Esta idea hizo temblar a Nanuma.
– No te preocupes, entonces, que yo lucharé hasta morir.
– No nos rendiremos porque somos más grandes y fuertes. ¿No nos han protegido los dioses siempre? ¿No vencimos con ingenio las dos veces que los mexicanos quisieron conquistar este país? ¿No es verdad acaso que Curicaueri, al principio de los tiempos, hizo al hombre de barro, más éste se desbarató al entrar al agua? ¿No lo reconstruyó entonces de ceniza, pero queriendo que tuviera más consistencia? ¿No formó a nuestros hombres de metal? ¿No son tus guerreros de metal, Nanuma?
No tengas piedad entonces Nanuma, cuando estés allá en el campo de batalla, pues sé que eres tú el más valiente de los guerreros y llevarás a nuestro ejército a triunfar sobre los invasores.

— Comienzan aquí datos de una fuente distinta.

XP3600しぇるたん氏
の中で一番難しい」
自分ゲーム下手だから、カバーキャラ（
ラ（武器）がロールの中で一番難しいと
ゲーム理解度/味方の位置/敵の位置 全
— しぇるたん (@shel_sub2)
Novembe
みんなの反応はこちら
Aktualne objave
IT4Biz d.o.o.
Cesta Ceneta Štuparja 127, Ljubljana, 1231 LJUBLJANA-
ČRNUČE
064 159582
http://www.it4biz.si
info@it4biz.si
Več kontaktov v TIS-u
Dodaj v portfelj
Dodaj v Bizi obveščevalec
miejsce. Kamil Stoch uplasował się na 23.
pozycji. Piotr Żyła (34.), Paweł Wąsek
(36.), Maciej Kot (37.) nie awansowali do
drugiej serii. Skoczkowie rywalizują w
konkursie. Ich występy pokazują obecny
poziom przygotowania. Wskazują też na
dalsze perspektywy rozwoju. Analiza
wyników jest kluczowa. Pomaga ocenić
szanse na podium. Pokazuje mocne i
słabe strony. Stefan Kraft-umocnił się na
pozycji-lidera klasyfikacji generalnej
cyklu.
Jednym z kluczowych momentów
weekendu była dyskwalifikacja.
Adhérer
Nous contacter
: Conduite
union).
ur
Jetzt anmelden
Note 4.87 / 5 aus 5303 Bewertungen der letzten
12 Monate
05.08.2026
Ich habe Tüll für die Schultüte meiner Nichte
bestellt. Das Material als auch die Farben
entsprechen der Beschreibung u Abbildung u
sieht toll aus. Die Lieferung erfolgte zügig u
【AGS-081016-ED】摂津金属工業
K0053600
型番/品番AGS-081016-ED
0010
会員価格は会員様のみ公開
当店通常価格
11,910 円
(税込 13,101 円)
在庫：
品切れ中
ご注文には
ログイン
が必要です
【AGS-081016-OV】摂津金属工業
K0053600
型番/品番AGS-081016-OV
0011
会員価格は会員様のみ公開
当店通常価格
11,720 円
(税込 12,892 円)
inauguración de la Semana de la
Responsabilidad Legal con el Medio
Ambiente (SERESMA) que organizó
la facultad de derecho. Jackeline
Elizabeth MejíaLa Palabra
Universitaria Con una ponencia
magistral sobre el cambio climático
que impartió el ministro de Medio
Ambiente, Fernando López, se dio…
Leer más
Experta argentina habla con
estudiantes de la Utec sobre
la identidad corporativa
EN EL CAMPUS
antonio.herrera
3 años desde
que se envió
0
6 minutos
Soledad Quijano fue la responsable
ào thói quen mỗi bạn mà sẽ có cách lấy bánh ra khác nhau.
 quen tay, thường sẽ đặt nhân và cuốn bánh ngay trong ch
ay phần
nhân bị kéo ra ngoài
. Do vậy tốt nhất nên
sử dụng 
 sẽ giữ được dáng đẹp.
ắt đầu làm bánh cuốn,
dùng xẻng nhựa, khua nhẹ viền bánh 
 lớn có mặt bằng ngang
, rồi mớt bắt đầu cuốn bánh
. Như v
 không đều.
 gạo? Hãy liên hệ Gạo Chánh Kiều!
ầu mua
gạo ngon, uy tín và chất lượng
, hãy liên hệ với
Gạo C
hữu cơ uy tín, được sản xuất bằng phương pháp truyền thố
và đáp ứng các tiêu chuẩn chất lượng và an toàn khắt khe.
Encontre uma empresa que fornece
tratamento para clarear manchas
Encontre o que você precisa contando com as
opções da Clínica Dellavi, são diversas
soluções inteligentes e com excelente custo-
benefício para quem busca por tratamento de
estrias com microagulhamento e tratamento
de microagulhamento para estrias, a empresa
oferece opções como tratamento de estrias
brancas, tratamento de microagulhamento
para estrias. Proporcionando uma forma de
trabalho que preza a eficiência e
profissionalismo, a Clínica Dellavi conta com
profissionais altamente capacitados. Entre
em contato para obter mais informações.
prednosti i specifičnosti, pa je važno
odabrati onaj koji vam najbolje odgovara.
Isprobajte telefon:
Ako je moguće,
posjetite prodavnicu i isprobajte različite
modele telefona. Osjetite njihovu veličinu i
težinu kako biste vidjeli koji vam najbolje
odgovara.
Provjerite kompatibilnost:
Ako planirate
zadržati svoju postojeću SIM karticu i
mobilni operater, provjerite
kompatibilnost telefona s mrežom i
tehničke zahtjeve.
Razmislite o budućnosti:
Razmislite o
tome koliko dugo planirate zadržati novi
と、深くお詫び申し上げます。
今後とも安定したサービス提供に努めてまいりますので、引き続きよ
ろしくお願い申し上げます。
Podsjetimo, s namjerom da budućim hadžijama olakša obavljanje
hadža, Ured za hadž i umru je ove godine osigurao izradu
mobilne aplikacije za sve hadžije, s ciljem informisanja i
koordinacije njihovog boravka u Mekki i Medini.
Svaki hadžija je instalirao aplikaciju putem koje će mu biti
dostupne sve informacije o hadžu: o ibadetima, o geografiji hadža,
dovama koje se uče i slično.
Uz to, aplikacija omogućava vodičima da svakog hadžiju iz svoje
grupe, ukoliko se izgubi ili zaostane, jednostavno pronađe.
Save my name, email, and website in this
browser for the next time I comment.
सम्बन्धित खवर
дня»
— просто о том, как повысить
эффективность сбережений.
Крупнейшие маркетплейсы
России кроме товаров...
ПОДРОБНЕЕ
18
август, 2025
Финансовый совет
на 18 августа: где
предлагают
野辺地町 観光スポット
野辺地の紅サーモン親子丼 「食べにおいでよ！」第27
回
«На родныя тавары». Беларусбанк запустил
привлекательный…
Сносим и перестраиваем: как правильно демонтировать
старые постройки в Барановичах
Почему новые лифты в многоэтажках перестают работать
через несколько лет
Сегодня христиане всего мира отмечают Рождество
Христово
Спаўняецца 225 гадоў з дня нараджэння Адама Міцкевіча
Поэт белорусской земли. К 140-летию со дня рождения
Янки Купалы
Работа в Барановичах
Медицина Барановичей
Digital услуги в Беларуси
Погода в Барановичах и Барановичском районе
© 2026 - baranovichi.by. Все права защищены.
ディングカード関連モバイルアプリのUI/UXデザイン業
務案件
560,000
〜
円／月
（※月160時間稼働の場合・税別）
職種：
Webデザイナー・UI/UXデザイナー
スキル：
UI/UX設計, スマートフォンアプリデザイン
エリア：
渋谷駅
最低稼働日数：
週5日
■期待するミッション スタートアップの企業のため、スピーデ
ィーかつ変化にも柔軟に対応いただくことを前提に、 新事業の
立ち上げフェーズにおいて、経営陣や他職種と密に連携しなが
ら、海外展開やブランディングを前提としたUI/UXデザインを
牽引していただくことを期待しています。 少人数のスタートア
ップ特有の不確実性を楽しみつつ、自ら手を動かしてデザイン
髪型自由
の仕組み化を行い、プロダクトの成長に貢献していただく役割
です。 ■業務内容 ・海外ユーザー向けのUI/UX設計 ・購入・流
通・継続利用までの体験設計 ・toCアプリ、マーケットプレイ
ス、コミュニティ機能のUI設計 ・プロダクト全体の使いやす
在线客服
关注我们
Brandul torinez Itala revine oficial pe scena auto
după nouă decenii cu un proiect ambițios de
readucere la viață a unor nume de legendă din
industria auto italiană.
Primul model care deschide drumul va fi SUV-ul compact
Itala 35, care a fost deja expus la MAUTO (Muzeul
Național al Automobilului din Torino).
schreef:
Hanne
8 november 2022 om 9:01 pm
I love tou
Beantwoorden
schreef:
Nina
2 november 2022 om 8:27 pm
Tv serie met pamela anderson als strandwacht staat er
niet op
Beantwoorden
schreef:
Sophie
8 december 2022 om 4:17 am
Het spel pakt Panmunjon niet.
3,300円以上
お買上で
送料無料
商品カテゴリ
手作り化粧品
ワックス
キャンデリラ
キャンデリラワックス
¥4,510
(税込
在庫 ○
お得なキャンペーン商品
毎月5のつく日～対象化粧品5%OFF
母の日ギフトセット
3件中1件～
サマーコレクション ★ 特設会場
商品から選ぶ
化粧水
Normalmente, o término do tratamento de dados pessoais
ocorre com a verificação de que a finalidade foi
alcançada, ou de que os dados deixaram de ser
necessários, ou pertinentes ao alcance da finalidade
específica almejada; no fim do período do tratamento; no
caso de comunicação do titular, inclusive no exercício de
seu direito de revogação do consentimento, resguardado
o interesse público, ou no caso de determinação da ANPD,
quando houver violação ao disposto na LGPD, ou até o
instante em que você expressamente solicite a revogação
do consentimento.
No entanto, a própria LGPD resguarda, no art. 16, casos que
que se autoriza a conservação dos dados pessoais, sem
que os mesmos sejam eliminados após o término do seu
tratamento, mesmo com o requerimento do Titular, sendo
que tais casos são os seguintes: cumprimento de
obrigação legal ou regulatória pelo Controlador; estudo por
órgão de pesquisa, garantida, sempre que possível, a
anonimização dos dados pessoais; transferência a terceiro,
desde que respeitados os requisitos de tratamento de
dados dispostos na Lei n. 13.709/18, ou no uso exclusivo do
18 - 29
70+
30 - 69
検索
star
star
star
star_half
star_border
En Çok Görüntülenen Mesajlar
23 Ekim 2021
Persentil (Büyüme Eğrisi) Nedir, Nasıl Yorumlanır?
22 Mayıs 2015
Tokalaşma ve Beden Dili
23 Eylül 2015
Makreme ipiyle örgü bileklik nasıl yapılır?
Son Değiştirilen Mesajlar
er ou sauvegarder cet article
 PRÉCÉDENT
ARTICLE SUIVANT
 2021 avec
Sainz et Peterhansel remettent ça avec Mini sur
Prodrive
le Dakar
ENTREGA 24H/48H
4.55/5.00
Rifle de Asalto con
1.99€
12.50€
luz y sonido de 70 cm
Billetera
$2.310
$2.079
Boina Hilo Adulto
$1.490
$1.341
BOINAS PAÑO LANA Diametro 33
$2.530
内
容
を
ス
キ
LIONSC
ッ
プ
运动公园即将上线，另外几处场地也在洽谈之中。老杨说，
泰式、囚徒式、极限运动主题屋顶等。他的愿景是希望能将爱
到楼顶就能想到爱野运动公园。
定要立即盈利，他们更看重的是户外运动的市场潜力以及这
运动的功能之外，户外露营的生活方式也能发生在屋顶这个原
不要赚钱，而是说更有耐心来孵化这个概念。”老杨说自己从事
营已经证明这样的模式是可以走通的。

Una mañana marcharon las tropas del ejército michoacano por las calles de Tzintzúntzan, a la vista de Tzimtzicha, quien estaba inquieto por el resultado de la guerra que aquel ejército estaba a punto de iniciar. Hernán Cortés envió a su ejército a encontrarlos comandado por su más valiente capitán, Cristóbal de Olid.
La guerra se desencadenó en la ciudad de Taximora, que había sido tomada por el ejército tarasco, que caía valientemente frente al hierro del enemigo. Aquellos que no se sacrificaban en la lucha desigual quedaron mudos de espanto al oír los disparos de los españoles y emprendieron una vergonzosa fuga para lograr su salvación.
Nanuma y otros nobles fueron los mensajeros de la vergonzosa derrota. Eréndira decepcionada se volvió sin evitar que dos lágrimas se derramaran sobre sus mejillas.
En vano quiso Nanuma hablar con Eréndira:
– Dime entonces, ¿qué debía hacer? –
– ¡Morir!, los españoles te enseñarán pronto el oficio de los hombres que no saben morir por su patria.
Timas habló entonces a los hombres que lo rodeaban y, aquellos que estaban decididos a defender su patria hasta la muerte, juraron hacerlo y armándose de hondas y de flechas fueron al templo. A las mujeres y a los niños se les ordenó huir a los montes, mientras ellos esperaban la venida de los invasores.
Cristóbal de Olid y su ejército entraron a la ciudad, mientras un millar de hombres comandados por Timas esperaban en el templo. Tzimtzicha se había rendido ya ante Olid cuando el grito de guerra se oyó en toda la ciudad.
Heroicamente lucharon Timas y los defensores del templo, más el enemigo era por varios miles más numeroso. Cristóbal de Olid envió al combate a todas sus huestes que barrieron con todo lo que quedaba de los purépechas, pero algunos lograron escapar huyendo hacia el monte.
El ejército de Cristóbal de Olid revisaba los cuerpos buscando los cadáveres de los españoles.
El manto de la oscuridad se fue disipando hasta la llegada de la luz, que dejaba ver la ruina.
El suelo estaba tapizado de muertos en su mayoría de purépechas, junto con mexicanos y tlaxcaltecas que venían con los españoles. Había llegado el ocaso de una de las culturas más grandes de América, tras la muerte valiente de los michoacanos.